Loi : La kefala dans le texte

La kefala est un concept juridique reconnu au niveau international. Ainsi, la Convention des Nations unies du 20 novembre 1989 relative aux droits de l’enfant reconnaît dans son article 20, comme moyen de protection aux côtés de l’adoption, "le placement dans une famille, la kefala de droit islamique ou, en cas de nécessité, le placement dans une institution". Au Maroc, cette procédure est actuellement régie par la loi 15-1 relative à la prise en charge des enfants abandonnés, promulguée par le dahir n°1-02-172 du 13 juin 2002. Elle consiste en "l’engagement de prendre en charge la protection, l’éducation et l’entretien d’un enfant abandonné au même titre que le ferait un père pour son enfant. La kefala ne donne pas de droits à la filiation ni à la succession". C’est le juge des tutelles du tribunal de première instance qui rend une ordonnance confiant la kefala de l’enfant abandonné au couple ou à l’institution qui la demande.
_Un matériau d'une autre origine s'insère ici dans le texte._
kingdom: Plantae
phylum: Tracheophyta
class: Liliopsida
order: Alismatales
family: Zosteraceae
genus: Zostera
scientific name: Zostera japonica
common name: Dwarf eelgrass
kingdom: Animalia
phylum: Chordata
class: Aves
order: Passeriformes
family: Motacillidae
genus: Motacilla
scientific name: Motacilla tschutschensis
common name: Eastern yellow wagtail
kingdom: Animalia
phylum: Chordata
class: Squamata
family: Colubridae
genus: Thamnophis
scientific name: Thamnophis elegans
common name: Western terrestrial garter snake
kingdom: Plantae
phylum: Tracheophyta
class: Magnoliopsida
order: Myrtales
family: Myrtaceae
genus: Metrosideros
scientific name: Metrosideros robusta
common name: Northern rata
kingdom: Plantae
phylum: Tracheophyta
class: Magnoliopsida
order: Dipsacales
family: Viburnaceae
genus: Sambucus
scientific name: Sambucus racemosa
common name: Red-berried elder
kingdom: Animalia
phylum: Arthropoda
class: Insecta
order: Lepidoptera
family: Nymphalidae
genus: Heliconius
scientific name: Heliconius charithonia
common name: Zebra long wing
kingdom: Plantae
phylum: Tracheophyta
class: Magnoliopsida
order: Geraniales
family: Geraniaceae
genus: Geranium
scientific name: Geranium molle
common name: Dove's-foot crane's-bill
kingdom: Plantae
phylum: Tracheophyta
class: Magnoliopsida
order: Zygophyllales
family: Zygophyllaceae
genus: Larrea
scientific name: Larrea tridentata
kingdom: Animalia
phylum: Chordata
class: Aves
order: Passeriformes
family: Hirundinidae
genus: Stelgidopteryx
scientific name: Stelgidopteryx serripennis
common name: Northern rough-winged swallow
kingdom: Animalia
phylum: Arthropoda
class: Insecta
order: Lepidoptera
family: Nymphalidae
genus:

Parmi les avancées notables de cette loi, la possibilité pour une femme musulmane remplissant les mêmes conditions que celles demandées aux couples, d’introduire une demande de kefala. Pour être exigible, il faut être musulman, avoir l’âge de la majorité légale et être moralement et socialement apte à assurer la kefala et disposer des moyens matériels suffisants pour subvenir à ses besoins. Ne pas être atteint de maladies contagieuses ou rendant incapable d’assumer ses responsabilités, ne pas avoir été condamné pour atteinte à la morale ou commise à l’encontre des enfants, ne pas avoir de contentieux juridique avec l’enfant dont est demandé la kefala ou avec ses parents. Après 12 ans, la kefala d’un enfant est subordonnée à son consentement personnel. De la même façon, c’est le juge des tutelles qui octroie l’autorisation, provisoire ou permanente, de sortie du territoire national. Si la personne assurant la kefala souhaite faire bénéficier l’enfant qu’elle a élevé d’un don, d’un legs, de tanzil ou d’aumône, le juge des tutelles du lieu de résidence de l’enfant veille à l’élaboration d’un contrat en ce sens. Mais cela ne pourra dépasser le tiers de l’héritage.